THe Lords and Commons in Parliament doe declare, That it is against the Lawes and Li­berties of the Kingdome, that any of the Sub [...]ects thereof, should be commanded by the King to attend him at his pleasure, but such as are bound thereto by speciall Service; and that whosoever upon pretence of his Majesties command shal take Armes, and gather to­gether with others in a warlike manner, to the terror of the Kings People, shall be estee­med disturbers of the publicke peace, and to doe that which may introduce a president of very dangerous consequence for the future, and produce most mischievous effects for the present, consi­dering the great distempers of the Kingdome, and what pernitious Councellors and lncendiaries, are now about the King, and how desperate and ill affected divers persons attending upon his Majesty, have shewed themselves to the Parliament, and to his other good Sub [...]ects, threatning and reproaching them publickly, even in his Majesties presence, and for preventing and avoiding such great mischiefes as may thereupon ensue.

It is Ordered and Ordained by both Houses of Parliament, That if the Trained bands, or any other his Majesties Subjects, shall upon pretence of any such command be drawne together, and put into a po­sture of Warre, the Sheriffe of that County where there shall be such raising, or drawing together of armed men; Doe forthwith raise the power of the County to suppresse them, and to keepe his Majesties peace ac­cording to the Law. And that the Lord Lieutenants, Deputy Lieutenants, Justices of the Peace, and all o­ther his Maiesties Subiects, be aiding and assisting to the severall and respective Sheriffs in performance hereof, as they will answer the contray at their perill.

Hen Elsing▪ Cler. Par. D. Com.

His Majesties Letter to the Gentry of York-shire, May 16. 1642.

To our right trusty and well beloved the Gentry of York and others of this our County of Yorke, whom it doth or may concerne.
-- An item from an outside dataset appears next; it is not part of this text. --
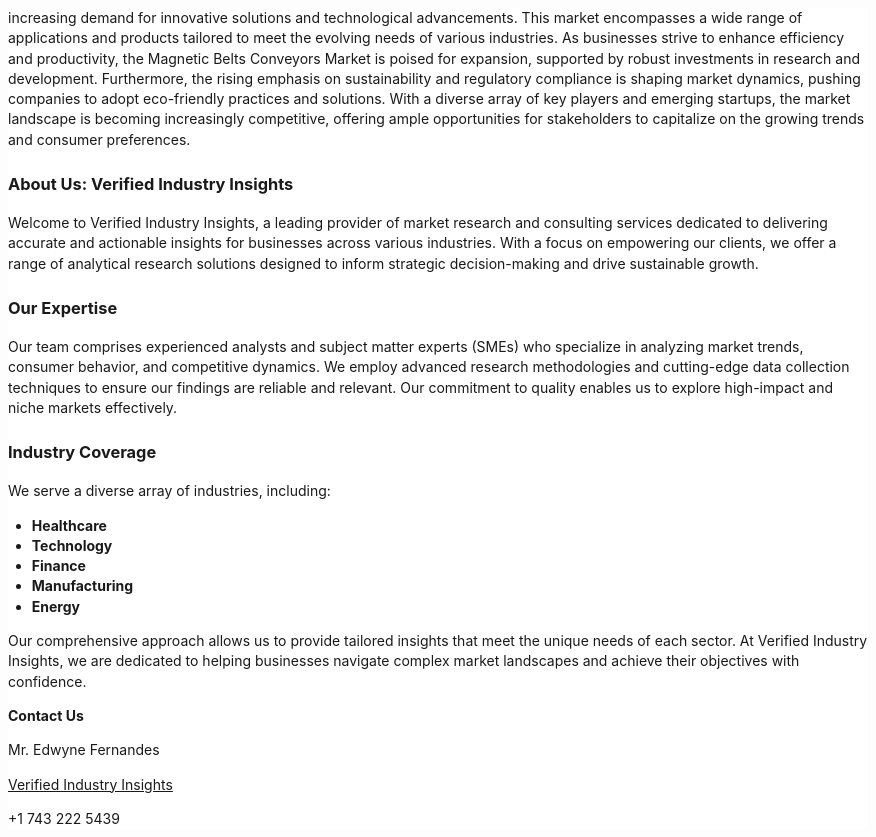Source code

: increasing demand for innovative solutions and technological advancements. This market encompasses a wide range of applications and products tailored to meet the evolving needs of various industries. As businesses strive to enhance efficiency and productivity, the Magnetic Belts Conveyors Market is poised for expansion, supported by robust investments in research and development. Furthermore, the rising emphasis on sustainability and regulatory compliance is shaping market dynamics, pushing companies to adopt eco-friendly practices and solutions. With a diverse array of key players and emerging startups, the market landscape is becoming increasingly competitive, offering ample opportunities for stakeholders to capitalize on the growing trends and consumer preferences.</p><h3>About Us: Verified Industry Insights</h3><p>Welcome to Verified Industry Insights, a leading provider of market research and consulting services dedicated to delivering accurate and actionable insights for businesses across various industries. With a focus on empowering our clients, we offer a range of analytical research solutions designed to inform strategic decision-making and drive sustainable growth.</p><h3>Our Expertise</h3><p>Our team comprises experienced analysts and subject matter experts (SMEs) who specialize in analyzing market trends, consumer behavior, and competitive dynamics. We employ advanced research methodologies and cutting-edge data collection techniques to ensure our findings are reliable and relevant. Our commitment to quality enables us to explore high-impact and niche markets effectively.</p><h3>Industry Coverage</h3><p>We serve a diverse array of industries, including:</p><ul><li><strong>Healthcare</strong></li><li><strong>Technology</strong></li><li><strong>Finance</strong></li><li><strong>Manufacturing</strong></li><li><strong>Energy</strong></li></ul><p>Our comprehensive approach allows us to provide tailored insights that meet the unique needs of each sector. At Verified Industry Insights, we are dedicated to helping businesses navigate complex market landscapes and achieve their objectives with confidence.</p><p><strong>Contact Us</strong></p><p>Mr. Edwyne Fernandes</p><p><a href="https://www.verifiedindustryinsights.com/">Verified Industry Insights</a></p><p>+1 743 222 5439</p>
WEE have with great contentment considered your dutifull and affectionate answer to our proposition concer­ning the unsufferable affront which we receiued at Hull: Wee have not been deceived in that confidence we have had in your affection, Wherefore we desire you to assure the rest of your Countrey-men, wh [...] through negligence were omitted to be summoned: that Wee shall never abuse your love by any power wherewith God shall enable us to the least violation of the least of your liberties, or the d [...]minution of those immunities which we have granted you this P [...]rliament, though they be beyond the Acts of most (if not all) on Predecessors; being resol­ved with a constant and firme resolution to have the Law of this Land duly observed, and shall endeavour onely so to preserve our just Royall Rights, as may enable us to protect our Kingdome and People, according to the ancient honours of the Kings of ENGLAND, and according to the trust which by the Law of God and this Land, is put into the Crowne, being suffici­ently warned by the last affront at Hull, not to transferre the same out of our power; concerning which affront we will take some time to advise, which way we may imploy your affections. In the meane time we shall take it well from all such as shall perso­nally attend us, so followed and provided, as they shall thinke fit for the better safety of our person, because we know not what sudden violence or affront may be offered unto us, having lately received such an actuall testimony of rebellious intentions, as Sir Iohn Hotham hath expressed at Hull. Being thus secured by your affections and assistance, we promise you our protection a­gainst any contrary power whatsoever. And that you shall not be molested for your humble and modest Petition, as of late you have been threatned.

WHereas the Lords in Parliament, have this day been Informed, That the King is resolved to adjourn the next Term from Westminster to York; Vpon which, The Lords sent a Committee to the Lord Keeper of the great Seal of England▪ to know of him, whether he had received any Command touching the same, who acquainted the said Committee, tha [...] he had received command from his Majesty, to issue Proclam [...]tions, and Writs, to that purpose. Whereupon, this House taking tbe said matter into consideration, hath voted: That the Kings removall of the Term to York, from Westminster, sitting this Parliament, is illegall.

And hath further Ordered, That the said Lord Keeper shall not issue out any Writs, or Seal any Proclamation▪ for adjourning the said next Term from Westminster to Yorke, as aforesaid.

Ioh. Brown Cler. Parliamentorum.

Imprinted at London for W. G. May the 20. 1642.